On our return, Steve photographed her. As he did so, I saw in the upstairs window a Virgin Mary. As Steve snapped photos, I saw a shadowy presence looking out the window, and then a witch-like face glaring as she opened the door.


Pilgrims: beware. What appears to be a sign may be conveyed by a “witch.” Things are never as they seem. And grace may arise from unexpected places.


Then on—an interminable trip. We hit terrible traffic, a slowdown, skirting London. Only to find the M11, our main road north, was closed. So on to unexpected byways (pilgrim, take note), wending and winding, anxious about a bed to sleep in and a meal, since we’d had only breakfast earlier in the day.


Then, after driving through scrubby and slightly forbidding forest, past barren-looking fields of sheep, and into Fakenham, we stopped at the first b and b we saw. They had no room, but called a place called Smith’s Cottage on Smith’s Lane.


They recommended a pub at Colkirk (pronounced “coker”) for a late supper. Steve had steak and ale pie, Chuck and I fish and chips and peas. We finished with a lemon posset so buttery it was like eating butter beaten with lemon and sugar. Otherwise, food not distinguished, but the pub was very restful, clean, quiet, in a quaint little village I’d love to explore.


Interesting conversations. A woman, two men, the barkeeper (a woman). Woman at bar tells the group she’s half Spanish. The older of the men says he’s a typical English mongrel, too: he’s half German and partly Scottish.

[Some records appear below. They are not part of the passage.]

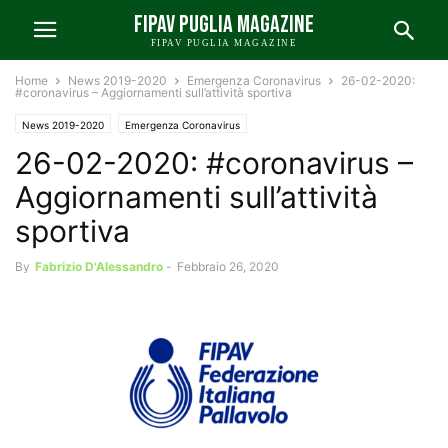
FIPAV PUGLIA MAGAZINE
FIPAV PUGLIA MAGAZINE
Home
News 2019-2020
Emergenza Coronavirus
26-02-2020:
#coronavirus – Aggiornamenti sull’attività sportiva
News 2019-2020
Emergenza Coronavirus
26-02-2020: #coronavirus –
Aggiornamenti sull’attività
sportiva
By
Fabrizio D'Alessandro
-
Febbraio 26, 2020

One thread seemed to be about a soap opera they were watching, which has a repressive Christian character—a vicar?—who thinks the Jews should be killed. That led them to a conversation about how the Christians often betray Christian values. And that led to a protracted discussion of women’s rights and how women (barkeep’s contribution) have no option in today’s workplace except to defend themselves.